Friday, February 14, 2014

“You Can’t Stand the Truth!”


“You Can’t Stand the Truth!”
Who can read those words and not think of Jack Nicolas as Marine Col Jessup in “A Few Good Men?”
Yet, that is a question that divides people, not just in a movie but in the conduct of life.
The question we all need to face is this.  “Can you stand the truth?”  If one can stand the truth, they will go wherever necessary to seek out that truth.   If one can stand the truth, they will push their truth paradigm ever deeper until it is either validated or falters.   

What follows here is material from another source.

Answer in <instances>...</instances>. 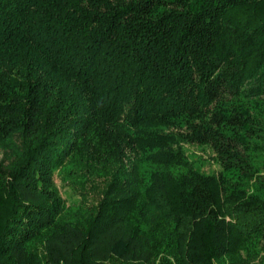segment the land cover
I'll return each instance as SVG.
<instances>
[{"label": "trees", "instance_id": "obj_1", "mask_svg": "<svg viewBox=\"0 0 264 264\" xmlns=\"http://www.w3.org/2000/svg\"><path fill=\"white\" fill-rule=\"evenodd\" d=\"M0 264H264V0H0Z\"/></svg>", "mask_w": 264, "mask_h": 264}, {"label": "rangeland", "instance_id": "obj_2", "mask_svg": "<svg viewBox=\"0 0 264 264\" xmlns=\"http://www.w3.org/2000/svg\"><path fill=\"white\" fill-rule=\"evenodd\" d=\"M197 153H199V154H202L200 151H196ZM205 155V154H204ZM203 155V156H204ZM208 167H216V164H214V163H205L204 165H203V168L204 169H207ZM60 172V171H59ZM55 174H56V172H55ZM55 180H56V184H57V186H58V188H60V190H64V188H67L68 186L67 185H64L63 184V180H61V179H59V177H58V173L56 174V176H55Z\"/></svg>", "mask_w": 264, "mask_h": 264}]
</instances>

On the other hand if such a person limits that truth to what they  choose to believe then such truth is a product of one’s volition*—that is one’s will.  Such may mean that honest inquiry is lacking.  Why would this be so?  Consider the following.
On one side of the question you have intellectual integrity on the other side intellectual bias.  On one side you have intellectual vulnerability on the other side intellectual resistance.  On one side you have intellectual bravery on the other side you have intellectual cowardice.  On one side you have intellectual daring on the other side intellectual cowering.  On one side you have intellectual freedom on the other side you have intellectual bondage.    

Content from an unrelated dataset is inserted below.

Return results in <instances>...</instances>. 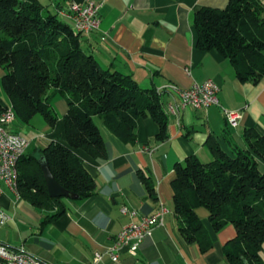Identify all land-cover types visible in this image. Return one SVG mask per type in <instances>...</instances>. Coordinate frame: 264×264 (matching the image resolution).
Wrapping results in <instances>:
<instances>
[{"label": "crops", "instance_id": "obj_1", "mask_svg": "<svg viewBox=\"0 0 264 264\" xmlns=\"http://www.w3.org/2000/svg\"><path fill=\"white\" fill-rule=\"evenodd\" d=\"M48 1L67 21L64 13L72 3L93 1L100 5L99 28L85 33L83 43L104 68L131 74L142 88H159L167 83L189 88L212 78L219 85V104L205 109L189 106L179 116L169 115V136L164 140L157 138L159 125L151 117L138 119L137 137L132 142L124 132L111 129L95 116L107 155L96 158L82 148L73 150L95 179L96 192L87 198L64 197L65 212L44 223L55 210L33 204L2 182L0 208L7 218L0 222V242L13 248L23 246L48 264H93L95 253L110 247L124 225L139 222L163 206L168 210L163 224L144 239L137 255L123 250L113 260L104 254L96 264H231L226 252L237 235L235 226L230 223L216 230L208 212L200 208L204 229L198 235L200 240L188 241L173 211L172 187L178 162L191 155L203 162L213 159L209 139L216 138L229 151L227 128L243 147L248 145L246 129L264 134V78L257 84L243 83L228 58L216 49L205 51L196 44L195 11L201 7L222 9L229 0ZM171 96L163 95L165 109ZM53 106L58 119L51 127L44 118L46 132L41 135L32 128L33 119L30 123L14 119L8 126L29 139L26 152L42 149L51 140L68 145L64 121L68 103L57 95ZM224 109L240 112L236 126L227 124ZM25 127L29 137L19 131L27 130ZM123 207L129 211L124 213Z\"/></svg>", "mask_w": 264, "mask_h": 264}, {"label": "trees", "instance_id": "obj_2", "mask_svg": "<svg viewBox=\"0 0 264 264\" xmlns=\"http://www.w3.org/2000/svg\"><path fill=\"white\" fill-rule=\"evenodd\" d=\"M193 25L197 47L216 49L235 67L238 79L259 83L264 78V4L260 0H229L225 8L201 7ZM85 33L75 30L48 0H0V67L2 86L10 103L0 98V115L10 108L15 119L30 123L42 114L53 127V101L68 103L64 117L68 145L51 140L42 149L19 159L18 193L37 206L55 210L51 222L65 212L62 199L49 195L41 169L45 157L57 181L87 198L97 183L73 148L93 157L107 155L105 139L94 120L100 117L111 129L137 137V122L151 117L159 125L157 138L169 136L170 116L158 88H142L128 73L104 68L83 43ZM229 124V123H227ZM230 125V124H229ZM229 151L216 138L208 140L213 159L188 156L175 166L173 211L188 241L199 239L203 208L216 230L233 224L237 235L226 256L231 264H264V134L245 130L246 147L227 130ZM149 180V178H144ZM151 190L153 186L147 183ZM200 240V239H199Z\"/></svg>", "mask_w": 264, "mask_h": 264}, {"label": "built area", "instance_id": "obj_3", "mask_svg": "<svg viewBox=\"0 0 264 264\" xmlns=\"http://www.w3.org/2000/svg\"><path fill=\"white\" fill-rule=\"evenodd\" d=\"M99 8L100 5L93 1L83 5L72 3L69 11L64 13V16L68 21H74L76 31L90 33L99 28ZM158 91L163 95L166 93L181 94V103H172L171 97L166 102L167 113L172 116H179L180 111L189 106L205 109L211 105L219 104V85L212 78L205 80L203 83H194L189 88H180L176 84L167 83L159 87ZM224 111L229 124L236 126L238 119L241 117L240 112L228 109H224ZM14 119L15 114L12 108L11 117L0 119V196L2 182H5L15 191V180L19 178V159L25 154L30 143L27 137L8 128ZM122 211L126 213L129 209L123 207ZM167 211V208L162 206L156 213L143 217L141 221H131L124 225L110 247L103 252L98 251L95 253L93 264L102 260L104 254H108L113 260H117L123 250L137 255L144 239L152 234L156 226L163 224L164 215ZM131 213L133 214L135 211H131ZM6 218L7 215L0 208V222H3ZM0 264L48 263L27 251L23 246L13 248L0 242Z\"/></svg>", "mask_w": 264, "mask_h": 264}, {"label": "water", "instance_id": "obj_4", "mask_svg": "<svg viewBox=\"0 0 264 264\" xmlns=\"http://www.w3.org/2000/svg\"><path fill=\"white\" fill-rule=\"evenodd\" d=\"M39 161L46 180L48 192L51 197H68L73 199L80 198L78 194L68 190L57 181L50 169L49 162L45 157H41Z\"/></svg>", "mask_w": 264, "mask_h": 264}, {"label": "rangeland", "instance_id": "obj_5", "mask_svg": "<svg viewBox=\"0 0 264 264\" xmlns=\"http://www.w3.org/2000/svg\"><path fill=\"white\" fill-rule=\"evenodd\" d=\"M0 98L3 99L5 102L9 103L10 99L9 96L7 95V93L4 91L3 86H2V74H0ZM96 121H99L98 118H95ZM32 128L34 129L35 133H38L39 135L45 133V129L43 128L45 124L44 121V117L42 116V114H37L33 120H32ZM27 130L25 129H21L19 130L22 134L26 135L29 137V133H28V128L25 127ZM38 141V140H37Z\"/></svg>", "mask_w": 264, "mask_h": 264}, {"label": "bare ground", "instance_id": "obj_6", "mask_svg": "<svg viewBox=\"0 0 264 264\" xmlns=\"http://www.w3.org/2000/svg\"><path fill=\"white\" fill-rule=\"evenodd\" d=\"M72 22L75 26L74 21H72ZM171 95H172L171 96V102L172 103H181V94L180 93H173ZM5 117H11V108L0 115V119H5ZM18 188H19L18 187V180H15V192H17V193H18Z\"/></svg>", "mask_w": 264, "mask_h": 264}]
</instances>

Yet it is the one who lives in a world of intellectual bias, resistance, cowardice, and cowering who proclaims his intellectual freedom all the while disparaging those of differing opinion.   One must ask, “Why not hear what others have to say?” Aristotle observed,
“It is the mark of an educated mind to be able to entertain a thought without accepting it.”

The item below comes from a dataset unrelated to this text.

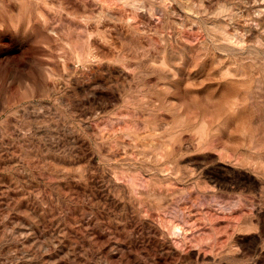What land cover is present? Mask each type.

What is most interesting is that those who claim to be willing to follow the path to truth wherever necessary, at least in my experience, close off all but what they can mentally deduce.  Their position is best described as cynical of anything that cannot pass their own rational filtration processes. 
Classically this is called rationalism and in the extreme it rejects all other avenues to truth such as Empiricism and Existentialism.  In lesser degrees it is the filter applied to other avenues to truth.
Three simple observations are to be made at this point.
First, one does well to push truth ever deeper to see if it is durable or destructed.  If one’s truth is not durable then it most certainly will fall in the face of challenge.  It is the brave person who can face that eventuality and re-chart his life and purpose.  The coward resorts to affective responses and personal attack.
Second, there is no new truth only the discovery of the truth that already exists.  For that reason he is prudent who does not become so ensnared in a truth paradigm that it cannot change with the discovery of deeper realities.
Third, truth is a stewardship issue.  When one discovers deeper and deeper truth such vests that person with a responsibility to then live out that truth no matter the cost.
In summary, underpinning the above is a simple principle.  It is this.  Truth is a character issue and today in western culture truth discovered, challenged, and lived out, has been relegated to a place of irrelevance.  Indeed it has been sacrificed on the altar of expedience.